◆ Extract to read:
I'll simply say that "convenience" is far from the only reason that excise taxes are chosen as a solution.  They make solid Pigouvian sense even in the absence of political constraints...

That consumption taxes (certain specific luxury goods excepted) tend to be regressive in practice is an issue, yes. But it's one that needs to be balanced against the severity of the externality problems

right.  and the fact that these harmful goods are inelastic in demand.  a 30-year, pack-a-day smoker does not "choose" to smoke his next cigarette in the sense that I'll go choose to eat at x restaurant for dinner.  it's a captive, often poor consumer base, and my personal feeling is that $12 for a pack of cigs, $9 of it taxes, is exploitative and targets the poorest segments of the population.

something similar is true of gas taxes: people can't just up and choose not to commute to work via car anymore.  the society was deliberately designed to be sprawl-y in the early-to-mid 20th Century, for the benefit of the auto, gas and oil companies.  the only silver lining (though it seems weird to call it that) is that this targets the lower-middle through upper-middle classes rather than the underclass.

◆ Exercise requirements:
1. In the discussion of excise taxes, why does the writer call a $12 pack of cigarettes, $9 of it taxes, exploitative? Answer in one to three sentences.
2. From the discussion of excise taxes, extract the stretch from "right.  and the" through "than the underclass.".

◆ Data shown:
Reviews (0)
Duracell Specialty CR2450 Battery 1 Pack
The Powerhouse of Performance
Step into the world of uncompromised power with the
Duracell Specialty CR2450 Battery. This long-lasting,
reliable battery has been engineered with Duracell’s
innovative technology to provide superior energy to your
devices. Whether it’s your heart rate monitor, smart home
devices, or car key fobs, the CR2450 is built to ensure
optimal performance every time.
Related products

...

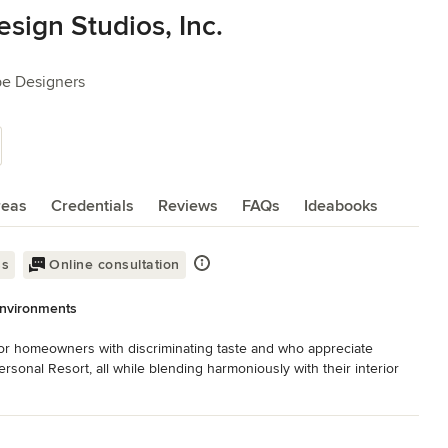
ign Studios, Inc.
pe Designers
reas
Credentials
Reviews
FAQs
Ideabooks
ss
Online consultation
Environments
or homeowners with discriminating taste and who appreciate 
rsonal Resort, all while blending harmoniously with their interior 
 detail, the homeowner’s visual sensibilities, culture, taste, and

* * *

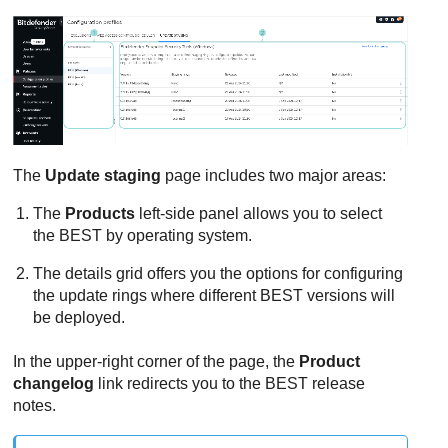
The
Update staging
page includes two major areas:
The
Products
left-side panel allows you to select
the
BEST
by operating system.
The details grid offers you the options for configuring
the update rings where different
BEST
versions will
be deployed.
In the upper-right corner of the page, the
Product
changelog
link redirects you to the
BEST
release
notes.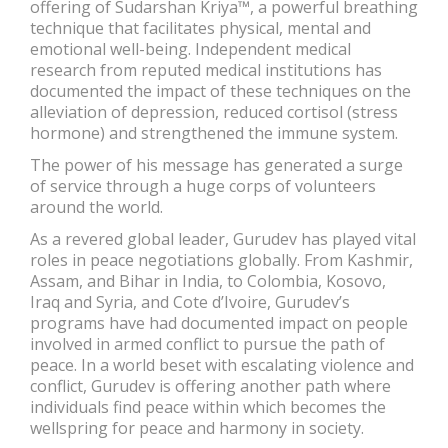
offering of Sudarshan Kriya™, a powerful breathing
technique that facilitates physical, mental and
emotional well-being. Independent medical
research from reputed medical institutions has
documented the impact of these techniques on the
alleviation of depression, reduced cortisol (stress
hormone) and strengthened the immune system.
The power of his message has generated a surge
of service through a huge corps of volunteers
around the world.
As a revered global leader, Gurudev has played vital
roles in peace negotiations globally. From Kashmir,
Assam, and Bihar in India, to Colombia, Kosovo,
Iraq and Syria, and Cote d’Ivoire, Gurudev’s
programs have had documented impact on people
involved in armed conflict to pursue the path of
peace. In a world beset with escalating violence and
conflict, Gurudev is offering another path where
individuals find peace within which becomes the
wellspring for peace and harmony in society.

◆ Numbered responses:
1. The writer says these harmful goods are inelastic in demand: a 30-year, pack-a-day smoker does not really "choose" the next cigarette the way one chooses a restaurant. Because smokers form a captive, often poor consumer base, the writer sees the tax as exploitative and as targeting the poorest segments of the population.

2.
right.  and the fact that these harmful goods are inelastic in demand.  a 30-year, pack-a-day smoker does not "choose" to smoke his next cigarette in the sense that I'll go choose to eat at x restaurant for dinner.  it's a captive, often poor consumer base, and my personal feeling is that $12 for a pack of cigs, $9 of it taxes, is exploitative and targets the poorest segments of the population.

something similar is true of gas taxes: people can't just up and choose not to commute to work via car anymore.  the society was deliberately designed to be sprawl-y in the early-to-mid 20th Century, for the benefit of the auto, gas and oil companies.  the only silver lining (though it seems weird to call it that) is that this targets the lower-middle through upper-middle classes rather than the underclass.